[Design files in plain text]

BEGIN

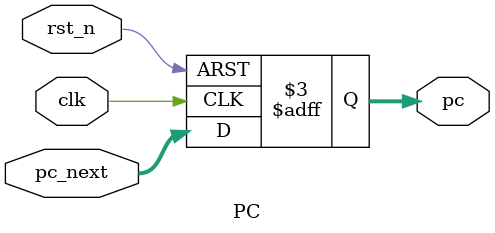
<source format=v>

module PC (clk,rst_n,pc_next ,pc );
 
//----------Define_parameter----------//

parameter WIDTH= 32 ;
//----------Input_Declaration----------//

input clk,rst_n;
input [WIDTH-1 : 0] pc_next ;


//----------Output_Declaration----------//

output reg   [WIDTH-1 : 0] pc ;
//----------Operations----------//
always@(posedge clk or negedge rst_n)
begin
	if(!rst_n)
		 begin
			pc<=32'h0 ; // 32'h1000; it is assume 
		 end
	else
		 begin
		 pc<=pc_next;
		 end
end
endmodule
</source>
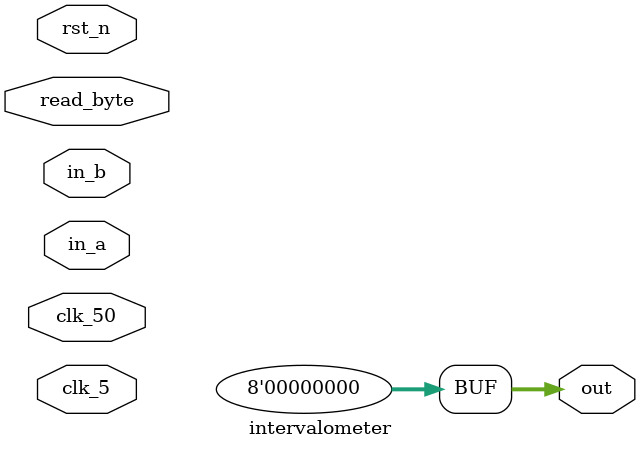
<source format=v>
module intervalometer(
   input clk_50,
   input clk_5,
   input rst_n,
   input in_a,
   input in_b,
   input [3:0] read_byte,
   output [7:0] out = 8'd0
);

	reg signed [31:0] interval = 32'h00000000;
	wire signed [25:0] cnt_1;
	wire signed [25:0] cnt_2;
	wire [8:0]  cnt_3;
	wire cout_3;
	wire [1:0] overflow;

	reg [1:0] en;
	wire [1:0] ready;
	wire [1:0] start;
	reg ready_all = 1'b0;
	reg overflow_all = 1'b0;

	reg [1:0] a;
	reg [1:0] b;
	wire [1:0] sign;
	reg [1:0] q_sign;

	wire en_wr;
	reg count_stop = 1'b0;

	wire clrn;
	wire [1:0] cnt_en;

	lock_and_count lac_1(
		.in_a(in_a),
		.in_b(in_b),
		.clk(clk_50),
		.clrn(clrn),
		.result(cnt_1),
		.overflow(overflow[0]),
		.stop(ready[0]),
		.cnt_en(cnt_en[0])
	);

	lock_and_count lac_2(
		.in_a(in_a),
		.in_b(in_b),
		.clk(~clk_50),
		.clrn(clrn),
		.result(cnt_2),
		.overflow(overflow[1]),
		.stop(ready[1]),
		.cnt_en(cnt_en[1])
	);

	always @(posedge clk_50)
	begin
		overflow_all <= overflow[0] | overflow[1];
		ready_all    <= ready[0] & ready[1];  
		count_stop   <= ready_all | overflow_all;
	end

	wire signed [31:0] summa = cnt_1 + cnt_2;
	wire signed [31:0] result = overflow_all ? 32'h7FFFFFFF : summa;
		
	fix_and_clear_ivi f_n_clrn_ivi(
		.clk(clk_5),
		.rst_n(rst_n),
		.en(count_stop),
		.fix(en_wr),
		.clrn(clrn)
	);

	always @(posedge en_wr)
		interval <= result;

	assign out = read_byte[0] ? interval[7:0]   : 8'hz;
	assign out = read_byte[1] ? interval[15:8]  : 8'hz;
	assign out = read_byte[2] ? interval[23:16] : 8'hz;
	assign out = read_byte[3] ? interval[31:24] : 8'hz;

endmodule

</source>
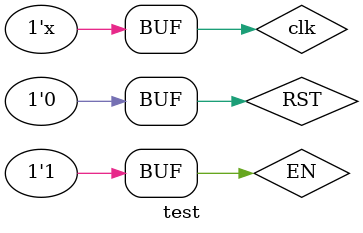
<source format=v>
`timescale 1ns / 1ps


module test;

	// Inputs
	reg clk;
	reg EN;
	reg RST;

	// Outputs
	wire [3:0] chet;
	wire one_two;
	wire one_ten_0;
	wire zero_five_3;
	wire zero_five_1;
	wire zero_five_2;
	wire [3:0] one_zero_0;

	// Instantiate the Unit Under Test (UUT)
	Kurso uut (
		.clk(clk), 
		.EN(EN), 
		.RST(RST), 
		.chet(chet), 
		.one_two(one_two), 
		.one_ten_0(one_ten_0), 
		.zero_five_3(zero_five_3), 
		.zero_five_1(zero_five_1), 
		.zero_five_2(zero_five_2), 
		.one_zero_0(one_zero_0)
	);

	initial begin
		// Initialize Inputs
		clk = 1;
		EN = 1;
		RST = 0;
	end
   	
 always #1
		begin
		clk = clk+1;
		end
   
endmodule


</source>
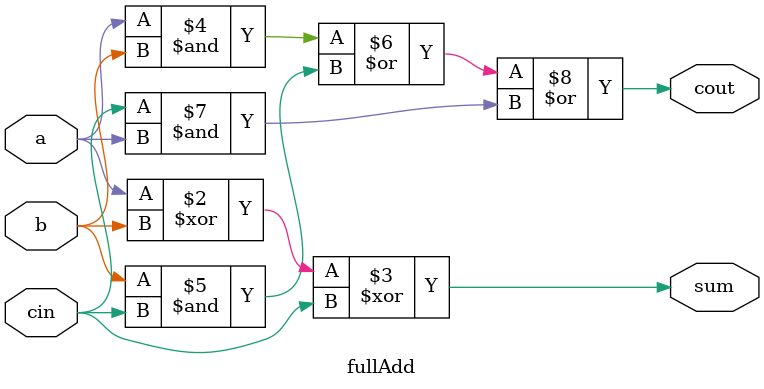
<source format=sv>

module fullAdd(
  input logic a,
  input logic b,
  input logic cin,
  output logic sum,
  output logic cout
);

  always_comb begin
    sum = a ^ b ^ cin;
    cout = (a & b) | (b & cin) | (cin & a);
  end

endmodule
</source>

END

» **WHAT IS BEING ASKED**
Taking each record in turn, retype it exactly and drop any picture.

» **WRITTEN RESPONSE**
<source format=v>

module PC (clk,rst_n,pc_next ,pc );
 
//----------Define_parameter----------//

parameter WIDTH= 32 ;
//----------Input_Declaration----------//

input clk,rst_n;
input [WIDTH-1 : 0] pc_next ;


//----------Output_Declaration----------//

output reg   [WIDTH-1 : 0] pc ;
//----------Operations----------//
always@(posedge clk or negedge rst_n)
begin
	if(!rst_n)
		 begin
			pc<=32'h0 ; // 32'h1000; it is assume 
		 end
	else
		 begin
		 pc<=pc_next;
		 end
end
endmodule
</source>
<source format=v>
module intervalometer(
   input clk_50,
   input clk_5,
   input rst_n,
   input in_a,
   input in_b,
   input [3:0] read_byte,
   output [7:0] out = 8'd0
);

	reg signed [31:0] interval = 32'h00000000;
	wire signed [25:0] cnt_1;
	wire signed [25:0] cnt_2;
	wire [8:0]  cnt_3;
	wire cout_3;
	wire [1:0] overflow;

	reg [1:0] en;
	wire [1:0] ready;
	wire [1:0] start;
	reg ready_all = 1'b0;
	reg overflow_all = 1'b0;

	reg [1:0] a;
	reg [1:0] b;
	wire [1:0] sign;
	reg [1:0] q_sign;

	wire en_wr;
	reg count_stop = 1'b0;

	wire clrn;
	wire [1:0] cnt_en;

	lock_and_count lac_1(
		.in_a(in_a),
		.in_b(in_b),
		.clk(clk_50),
		.clrn(clrn),
		.result(cnt_1),
		.overflow(overflow[0]),
		.stop(ready[0]),
		.cnt_en(cnt_en[0])
	);

	lock_and_count lac_2(
		.in_a(in_a),
		.in_b(in_b),
		.clk(~clk_50),
		.clrn(clrn),
		.result(cnt_2),
		.overflow(overflow[1]),
		.stop(ready[1]),
		.cnt_en(cnt_en[1])
	);

	always @(posedge clk_50)
	begin
		overflow_all <= overflow[0] | overflow[1];
		ready_all    <= ready[0] & ready[1];  
		count_stop   <= ready_all | overflow_all;
	end

	wire signed [31:0] summa = cnt_1 + cnt_2;
	wire signed [31:0] result = overflow_all ? 32'h7FFFFFFF : summa;
		
	fix_and_clear_ivi f_n_clrn_ivi(
		.clk(clk_5),
		.rst_n(rst_n),
		.en(count_stop),
		.fix(en_wr),
		.clrn(clrn)
	);

	always @(posedge en_wr)
		interval <= result;

	assign out = read_byte[0] ? interval[7:0]   : 8'hz;
	assign out = read_byte[1] ? interval[15:8]  : 8'hz;
	assign out = read_byte[2] ? interval[23:16] : 8'hz;
	assign out = read_byte[3] ? interval[31:24] : 8'hz;

endmodule

</source>
<source format=v>
`timescale 1ns / 1ps


module test;

	// Inputs
	reg clk;
	reg EN;
	reg RST;

	// Outputs
	wire [3:0] chet;
	wire one_two;
	wire one_ten_0;
	wire zero_five_3;
	wire zero_five_1;
	wire zero_five_2;
	wire [3:0] one_zero_0;

	// Instantiate the Unit Under Test (UUT)
	Kurso uut (
		.clk(clk), 
		.EN(EN), 
		.RST(RST), 
		.chet(chet), 
		.one_two(one_two), 
		.one_ten_0(one_ten_0), 
		.zero_five_3(zero_five_3), 
		.zero_five_1(zero_five_1), 
		.zero_five_2(zero_five_2), 
		.one_zero_0(one_zero_0)
	);

	initial begin
		// Initialize Inputs
		clk = 1;
		EN = 1;
		RST = 0;
	end
   	
 always #1
		begin
		clk = clk+1;
		end
   
endmodule


</source>
<source format=sv>

module fullAdd(
  input logic a,
  input logic b,
  input logic cin,
  output logic sum,
  output logic cout
);

  always_comb begin
    sum = a ^ b ^ cin;
    cout = (a & b) | (b & cin) | (cin & a);
  end

endmodule
</source>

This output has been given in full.